Au fond, les disparus mis à part, la seule vraie victime de cette affaire aura été Mame Madior Boye, le Premier ministre, sacrifiée sur l’autel de la diversion, cinq semaines après le naufrage, afin, selon le communiqué officiel de la Présidence, de permettre au gouvernement d’ entamer «une nouvelle phase de l’évolution du pays» . On tournait la page, sans vraiment l’avoir lue !

AUTRES MANQUEMENTS DE LA JUSTICE
«A côté de cette impunité aux dimensions vertigineuses, il y a d’autres manquements à la Justice qui ont fini par installer l’idée qu’il n’y avait pas de Justice au Sénégal, ou, s’il y en avait une, c’était une Justice à deux vitesses.
On peut citer d’abord les affaires qui ont donné lieu à des morts d’hommes et qui ont laissé, pour le moins, un amer goût d’inachevé. La première a éclaté moins d’un an après l’arrivée au pouvoir de Wade : c’est l’affaire Balla Gaye, jeune étudiant tué au cours d’une manifestation le 31 janvier 2001, alors que moins d’un an auparavant, Wade avait promis que la violence ne serait plus jamais utilisée pour réprimer des manifestations ! Dès février, une commission d’enquête spéciale (déjà !) présidée par un haut magistrat avait fait naître l’espoir que la lumière serait faite. En octobre 2001, elle publiait son rapport final qui privilégiait la piste policière sur celle d’une infiltration ou sur la responsabilité des étudiants eux mêmes.

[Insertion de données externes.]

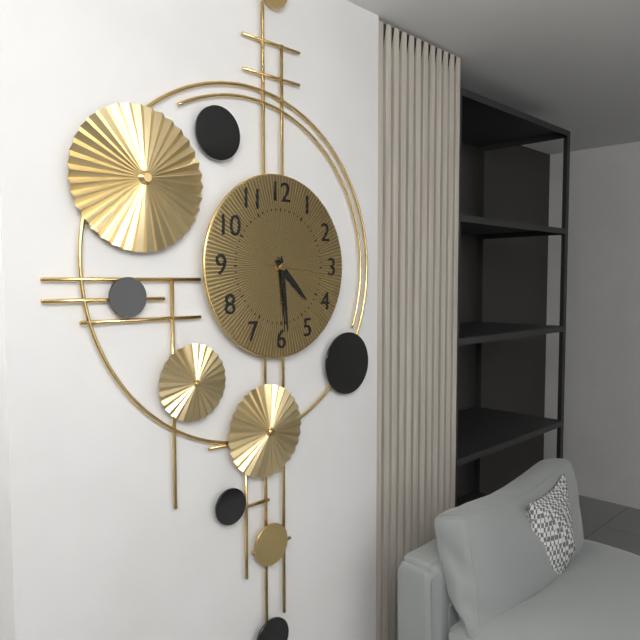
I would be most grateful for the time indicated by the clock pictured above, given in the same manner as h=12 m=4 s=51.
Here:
h=4 m=29 s=16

Le présumé responsable de cette bavure, un auxiliaire de Police, un lampiste donc, avait été interpelé dix jours plus tard, mis en détention, puis jugé et blanchi en août 2003. En janvier 2010, neuf ans après les faits, les étudiants de l’Ucad manifestaient encore pour exiger la lumière sur cet assassinat !
Décidément, les jeunes payeront cher d’avoir contribué à l’arrivée de Wade au pouvoir. Le 23 décembre 2008, ils manifestent à Kédougou pour réclamer des emplois. La manifestation est, une fois encore, violemment réprimée par les forces de l’ordre et l’Armée, alors que le président de la République se vantait d’avoir introduit le droit de manifester dans la Constitution. Bilan : 2 morts, peut-être 3, et comme d’habitude le porte-parole du gouvernement parle de provocation et de «piétinement». L’autopsie révèle que l’un des morts a été tué par balles. N’empêche : ce sont les jeunes manifestants (17) qui sont condamnés, quelques jours plus tard, puis opportunément graciés pour redorer l’image du chef de l’Etat.

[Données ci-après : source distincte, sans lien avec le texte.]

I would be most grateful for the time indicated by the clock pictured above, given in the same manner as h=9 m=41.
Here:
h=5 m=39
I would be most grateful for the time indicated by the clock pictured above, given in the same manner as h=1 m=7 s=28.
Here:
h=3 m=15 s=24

Entre ces deux bavures, d’autres crimes, assassinats, accidents sont restés impunis ou irrésolus, ou soldés avec de nombreux dégâts. On citera pour mémoire :
– le saccage de la Bourse du travail de Dakar (mars 2002) (…)
– la mort (accidentelle ?) sur la route de Touba (novembre 2003), de Ismaïla Mbaye, garde du corps de Wade, qui avait été cité et même entendu par la Brigade de recherches à l’occasion de l’agression contre Talla Sylla. Son frère, cité dans une autre affaire et arrêté sera libéré de prison, sans jugement, sur intervention d’un grand marabout, nous dit-on (mars 2005).

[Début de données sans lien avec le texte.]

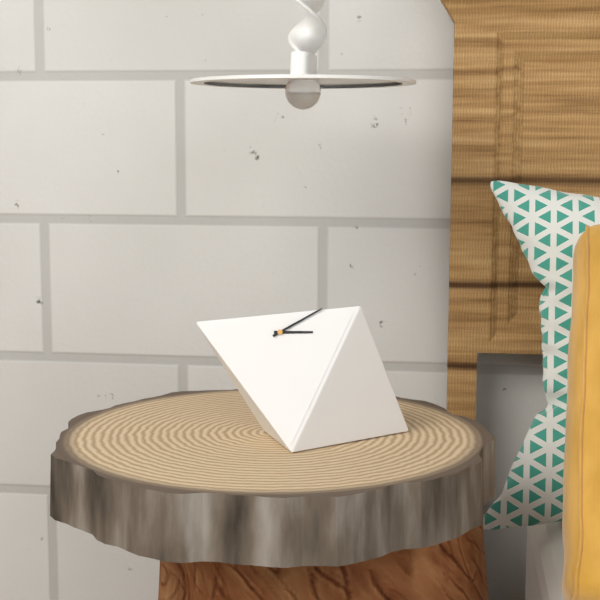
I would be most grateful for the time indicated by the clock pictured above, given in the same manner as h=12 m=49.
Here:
h=3 m=11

l’assassinat de Oumar Lamine Badji, principale notabilité du Pds dans le département de Bignona (décembre 2006), un crime parmi d’autres commis en Casamance et trop facilement mis sur le compte du Mfdc (…)
Une autre personnalité casamançaise, Chamsdine Aidara, conseiller du chef de l’Etat est, elle aussi, assassinée en décembre 2007. Les parents de la victime sont les premiers à stigmatiser la passivité du pouvoir, puisqu’un de ses frères n’hésite pas à affirmer que le meurtrier est connu de Wade (…)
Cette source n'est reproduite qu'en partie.